What She Stole From You

Last night, a woman stole my phone from my bag. I felt her do it, I saw her walk away, and I stood there dumbfounded. I was 100 percent sure she did it, but I was too scared to accuse her and confront her in case I was wrong. Next time, I hope I won’t give the other person the benefit of the doubt – better to apologize and leave with your phone – there’s nothing in it for the nice person. 

Apparently.

I get that it could have been so much worse. I could have been robbed at gun point like another couple staying in our hosel was 4 weeks ago in Brazil.  But it doesn’t take away the horrible feelings that I have.

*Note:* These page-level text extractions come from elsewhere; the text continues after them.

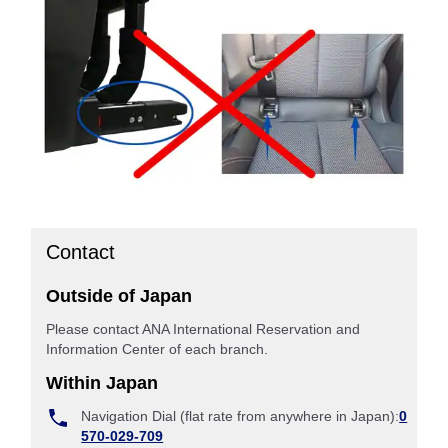
Contact
Outside of Japan
Please contact ANA International Reservation and
Information Center of each branch.
Within Japan
Navigation Dial (flat rate from anywhere in Japan):
0
570-029-709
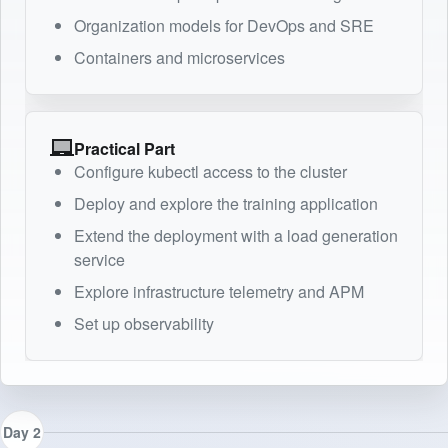
Organization models for DevOps and SRE
Containers and microservices
Practical Part
Configure kubectl access to the cluster
Deploy and explore the training application
Extend the deployment with a load generation
service
Explore infrastructure telemetry and APM
Set up observability
Day 2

I feel like such an idiot having done nothing. 11 months of pictures, gone. Even more if you count all the pictures that weren’t from our trip. Because I was stupid and cheap and didn’t buy more iCloud storage to back up my pictures. And when I finally went to do it, I couldn’t because something went wrong on my Mac in Canada. And so, I carried on travelling knowing that if anything happened to my phone that it would all be gone. 

But I never thought anything wouldn’t actually happen.

Then it did. 

As I’m sure you’ve noticed, the blog posts have been coming at a glacial pace – I’ve been slow as molasses (to borrow a phrase I love from my old colleague)  to write. But I have ideas. Things I really wanted to share with you. Things I really wanted to write on this blog and illustrate with photos. And then when I was done, I wanted to print it all out and bind it like a book – something that Matt and I could flip through when we got grey and old and technology got away from us.

But now I have almost no pictures to share.

With you. Or with anyone.

And that woman stole your chance to continue on our Patagonia road trip with us – she stole your chance to visit the wonderful parks in Montevideo – to see more of Iguazu Falls, or any of Salta. Not to mention all the places I showed you a bit of but left so much more for later. 

She stole from us, you and me, so much opportunity. 

And that’s why I hate greed. Because for a little bit of profit and with evidently zero regard for another human being, she’s hurt me so much. It’s the same with greed of any kind. When a boss won’t give a raise, when an employer won’t pay the females employees fairly, when people are displaced so that natural resources can be exploited, they lose so much opportunity. So much of what could have been, won’t.

I suppose the only blessing in this situation – for me at least – is that it reminded me of that. That greed, in any form, really and truly hurts people, whether you know them or not. It’s a reminder to do more to live kindly. 

And to back up your pictures – right now.